Sedangkan dalil bahwa seseorang berpuasa bersama orang yang benar ru’yahnya. Tidak ada persoalan apapun terhadap mereka sebab kesalahan mereka sendiri, dan adapun yang benar menurut nabi, bahwasaanya beliau telah bersabda, “puasa adalah pada hari dimana kalian berpuasa, dan berbuka (hari raya) adalah pada hari dimana kalian berhari raya, dan korkorban adalah pada hari dimana kalain berkorban.
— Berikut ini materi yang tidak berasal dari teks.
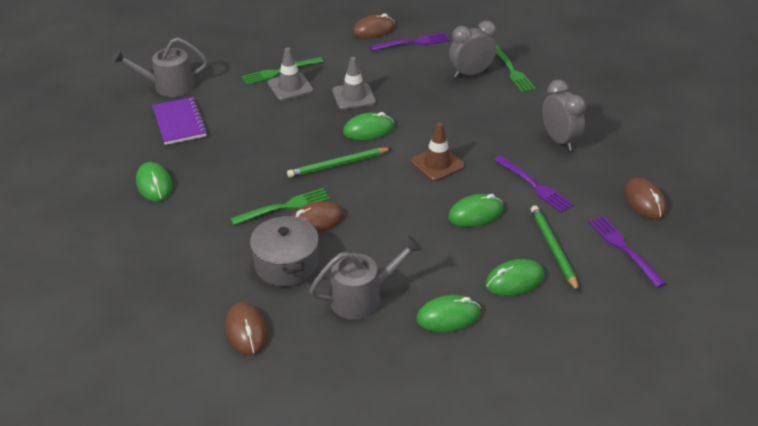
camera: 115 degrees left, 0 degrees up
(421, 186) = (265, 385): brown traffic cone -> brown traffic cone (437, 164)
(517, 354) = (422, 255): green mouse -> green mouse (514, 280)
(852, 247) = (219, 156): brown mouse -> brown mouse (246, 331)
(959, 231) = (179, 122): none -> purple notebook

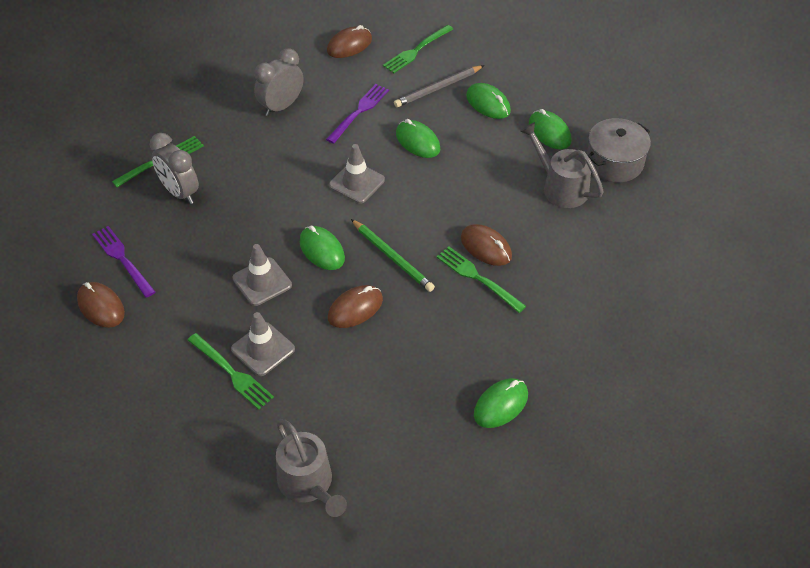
camera: 110 degrees left, 10 degrees up
(179, 122) = (380, 434): purple notebook -> none
(246, 331) = (641, 248): brown mouse -> brown mouse (355, 309)
(286, 264) = (552, 249): grey pot -> grey pot (614, 162)
(437, 164) = (357, 183): brown traffic cone -> grey traffic cone
(553, 249) = (438, 88): green pencil -> grey pencil
(623, 248) = (416, 51): purple fork -> green fork

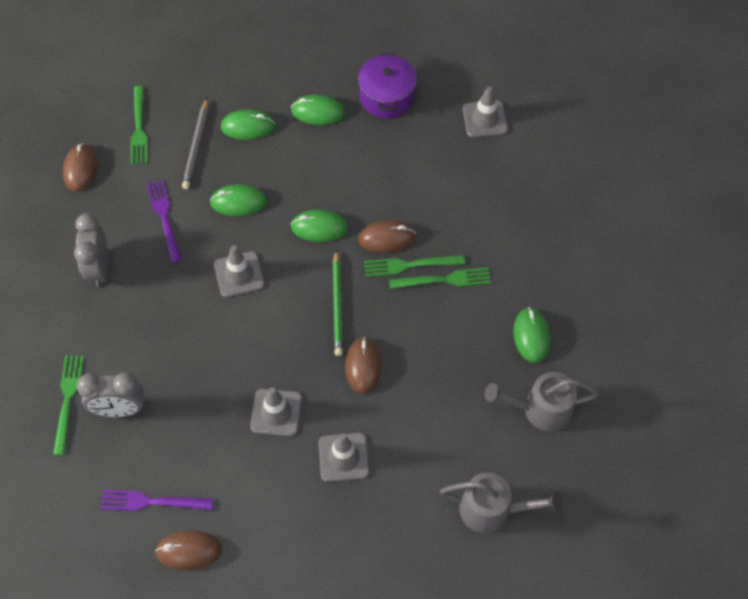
camera: 50 degrees left, 10 degrees up
(232, 373) = (347, 495): green fork -> green fork (444, 280)
(322, 250) = (284, 348): green mouse -> green mouse (319, 227)
(392, 257) = (338, 305): green pencil -> green pencil turned 90 degrees clockwise
(560, 187) = (376, 148): grey watering can -> grey watering can (540, 409)
(614, 162) = (387, 97): grey pot -> purple pot
(672, 236) = (485, 119): none -> grey traffic cone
Maka dengan itulah syaikh Yusuf Qardhawi berfatwa tentang “ Sahnya puasa orang yang salah dalam menentukan awal Ramadhan dan berpuasa satu hari pada bulan Sya’ban, lalu beliau berkata, bahwa kesalahan seperti ini adalah dimaafkan. Maka apabila seorang saksi mata salah dalam persaksiannya bahwa ia telah melihat hilal pada bulan Ramadhan atupun Syawal, dan itu menyebabkan orang-orang berpuasa satu hari terkhir pada bulan Sya’ban dan berbuka satu hari terakhir bulan Ramadan, maka sesungguhnya Allah SWT. sangatlah mudah untuk mengampuni mereka atas kesalahannya”, dan Allah telah mengajarkan kepada mereka untuk berdoa, (…”ya Tuhan kami, janganlah engkau hukum kami jika kami lupa atau tersalah,…” Q.S al-Baqarah: 286,). Bahkan jika seandainya mereka salah dalam melihat hilal DzUl Hijjah, hingga mereka wuquf di Arafah pada hari kedelapan atau kesembilan, dalam kenyataan dan dalam perkara yang sama, maka haji mereka tetap sah dan diterima, seperti halnya yang pernah ditetapkan oleh Syaikhul Islam, Ibn Taimiyah dan beberapa ulama lainnya.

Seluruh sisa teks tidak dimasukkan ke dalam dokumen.